J'ai acheté un iPad pour faire mes présentations Keynote avec, et ça marche bien. Mais j'avais pris aussi un clavier Apple sans fil en pensant m'en servir pour piloter les présentations (le câble VGA auquel je dois brancher l'iPad est assez mal situé dans les salles où je travaille...)

Or, quand je fais "flèche droite" sur le clavier pour passer à la diapo suivante, comme sur le MacBook, rien ne se passe : on doit impérativement utiliser l'écran de l'iPad, apparemment.

Quelqu'un a une idée de solution ?


----------



## Jellybass (31 Mai 2010)

Pas de solution disponible pour l'instant d'après ce que que j'ai pu lire ici et là. L'idéal pour moi serait de pouvoir utiliser une télécommande bluetooth comme *celle-ci*.


----------



## badboyprod (31 Mai 2010)

Jellybass a dit:


> Pas de solution disponible pour l'instant d'après ce que que j'ai pu lire ici et là. L'idéal pour moi serait de pouvoir utiliser une télécommande bluetooth comme *celle-ci*.



Ou ton iPhone ou iPod touch qui peuvent faire office de télécommande!


----------



## Jellybass (31 Mai 2010)

Ça, je ne crois pas que ce soit possible.


----------



## badboyprod (31 Mai 2010)

Ca marche entre le Macbook, iMac et l'iPhone, iPod. Pourquoi pas entre l'iPad et l'iPod, iPhone?

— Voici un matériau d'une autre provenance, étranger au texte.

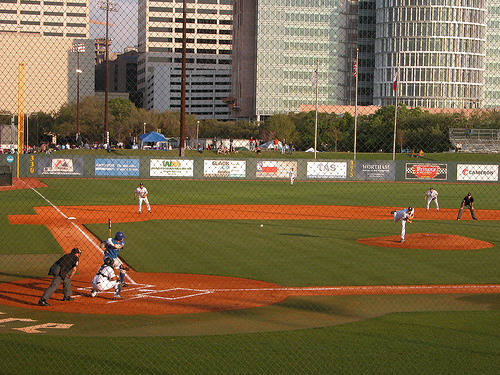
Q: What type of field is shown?
A: A baseball field.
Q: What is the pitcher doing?
A: Throwing a pitch.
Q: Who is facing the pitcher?
A: The batter.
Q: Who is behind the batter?
A: The catcher.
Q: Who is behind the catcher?
A: The umpire.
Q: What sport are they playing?
A: Baseball.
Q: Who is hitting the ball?
A: Batter.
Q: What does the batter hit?
A: Baseball.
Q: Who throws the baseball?
A: Pitcher.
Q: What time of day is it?
A: Daytime.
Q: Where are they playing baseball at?
A: City.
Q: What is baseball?
A: A sport.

http://www.apple.com/fr/iwork/keynote/


----------



## Jellybass (31 Mai 2010)

Ben, j'ai essayé et ça ne marche pas.


----------



## badboyprod (31 Mai 2010)

Jellybass a dit:


> Ben, j'ai essayé et ça ne marche pas.



Ah c'est con ça! Merci Apple! C'est bien dommage...


----------



## davegmp (27 Juillet 2010)

badboyprod a dit:


> Ah c'est con ça! Merci Apple! C'est bien dommage...

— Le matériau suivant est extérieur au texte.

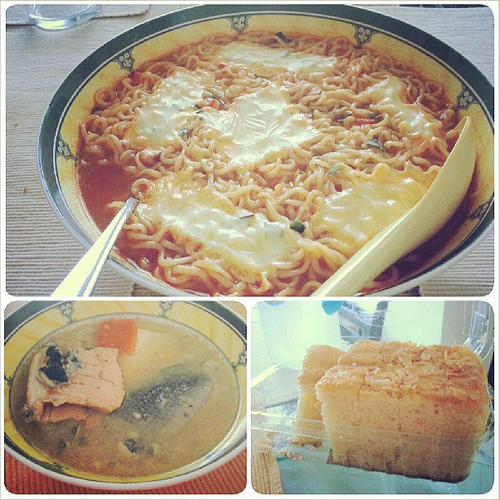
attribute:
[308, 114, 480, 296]
soup spoon — white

Tu achetés iteleport tu connectes ton iPad a ton iPhone et le tour est joue ! Sinon faut attendre une mise a jour du keynote iPad pour pouvoir y connecter une sourie BT ou wifi !


----------



## Jellybass (27 Juillet 2010)

davegmp a dit:


> Sinon faut attendre une mise a jour du keynote iPad pour pouvoir y connecter une sourie BT ou wifi !



Quel optimisme ! Pourvu que tu aies raison.


----------



## Tuncurry (22 Août 2011)

Jellybass a dit:


> Quel optimisme ! Pourvu que tu aies raison.



Any News pour une télécommande Bluetooth IPAD pour télécommander des prez sous keynotes et Powerpoint ?


----------



## Jellybass (22 Août 2011)

Non. Pas de nouvelles.


----------